The current field was provided by the three-dimensional hydrodynamic numerical model adapted by Harari et al. (2000). This numerical model is based on the Princeton Ocean Model (POM) developed by Blumberg and Mellor (1987) and presented in detail by Mellor (1998). POM is a three-dimensional model of primitive equations, with time-varying free surface and sigma vertical coordinates. The prognostic variables are the three components of velocity, in addition to temperature and salinity. The model grid for the São Paulo State shelf contains 150 × 450 points and 11 sigma levels, with a uniform resolution of 1 km in the horizontal plane, and time steps of 180 and 6 s, for the internal and external modes. The main advantage of the implemented model configuration is the possibility of using nested grids in estuarine regions, such as the Santos study region.

The model was run for the entire year of 2008 considering mean monthly conditions of temperature and salinity, extracted from Levitus and Boyer (1994); typical river discharges (DAEE, 1999); the tidal elevations at the boundaries based on results of the global tidal model (Leprovost et al., 1994), offshore tidal measurements (De Mesquita and Harari, 2003); mean sea level oscillations from the Oceanographic Institute of São Paulo University and surface wind conditions from the global atmospheric model of NCEP / NCAR, available at http://www.cdc.noaa.gov/cdc/data.ncep.reanalysis.html. The bathymetry of the grid layer was obtained from the global database GEBCO bathymetry (General bathymetric chart of the Oceans)¹, which was merged with local bathymetric charts obtained from the Brazilian Geography and Statistics Institute database². The total prediction area encompassed 232 km² of coastal and estuarine waters within the SES. Model outputs were integrated into ArcGIS version 10.1 (Environmental Systems Research Institute, Inc., Redlands, CA, United States) and used to calculate the total dispersal area (km²) for each month of the year. Because the model represented a simulation of particle transport (i.e., no actual particles were released) outputs were calibrated and validated only qualitatively, based on the assessments of pellets inputs along the beaches of Santos Bay (described in the next section). The discrete particle field was mapped into a continuous field using the “Point Density” function in the ArcGIS Spatial Analyst toolbox, which calculates a magnitude-per-unit area (m²) from points using a kernel function to fit a smoothly tapered surface to each point.

= Required actions =
**a.** In the ocean model excerpt, how many sigma levels does the model grid for the São Paulo State shelf have?
**b.** Pick up the ocean model excerpt after its final sentence and write one more paragraph in the same style.

= Source material =
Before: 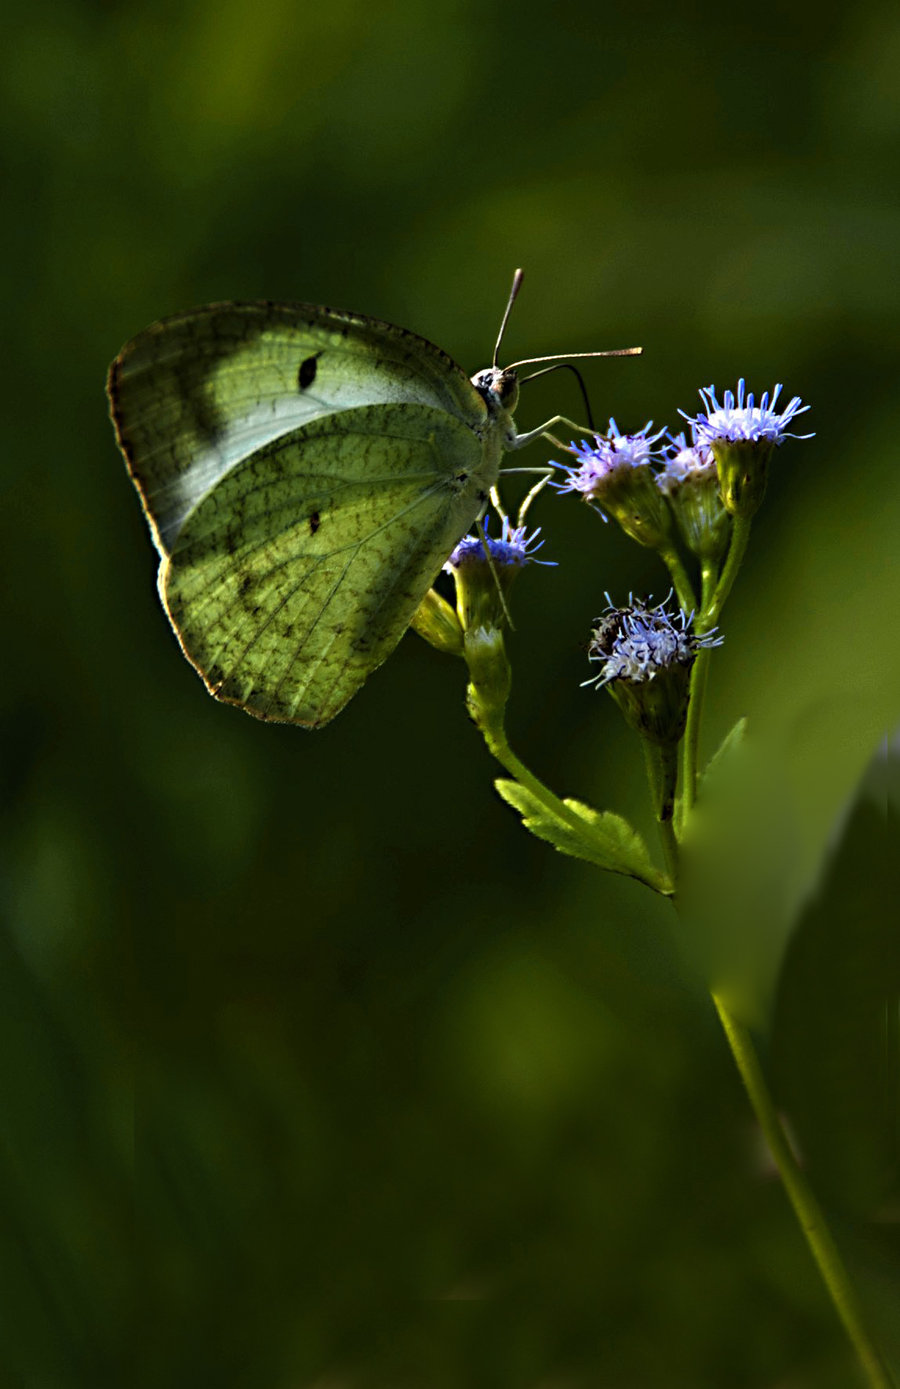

= Task results =
**a.** 11

**b.**
Predicting Rates of Pellet Accumulation on the Beaches of Santos Bay

To test if the dispersal models could predict rates of pellet accumulation on the beaches of Santos Bay, model outputs were compared with daily inputs of pellets (no. m² ⋅ d^–1) sampled at six points along the beaches of Santos Bay during “stable weather” (November), at the “end of the wet season” (March), and during the “storm season” (July). Pellet accumulation was quantified according to the standard protocols for micro-litter (GESAMP, 2019) which involved the marking out and preparation (24 h prior to sampling), of 2-m wide fixed transects (n = 5 replicates) established at 6 sites along the beaches of Santos Bay (separated by ∼1 km). Preparation involved pre-cleaning all surface debris (plastics, wood, vegetation) from the water’s edge to the high strandline using a 50 cm wide squeegee to establish a virgin surface from which to evaluate the daily accumulation rate. Sampling was done using the same squeegee, to concentrate and collect all beached debris for separation and identification. This approach has been used previously to measure pellet inputs to the beaches of Santos Bay (Balthazar-Silva et al., 2020) and conforms to the requirements of “rapid repeated surveys of accumulation” outlined by GESAMP (2019). Separation involved washing the mix of sediment and plastic particles through a 0.1 mm sieve, packaging all retained material on-site and transportation to the laboratory for classification and counting. Sampling was repeated over three consecutive days following the high tide of spring (full moon) for each month to provide a seasonal comparison of daily pellet inputs (no. m² ⋅ d^–1). The relationship between observed inputs of pellets, PTM outputs, rainfall and beach position were investigated using Generalized Additive Models (GAMs), fit with the “mgcv” package (Wood, 2006) in the R statistical software environment (R Development Core Team, 2011). Models employed a Poisson distribution with significance assessed using the test criterion (α = 0.05) and significant combinations of predictor variables reported in terms of their level of explained deviation.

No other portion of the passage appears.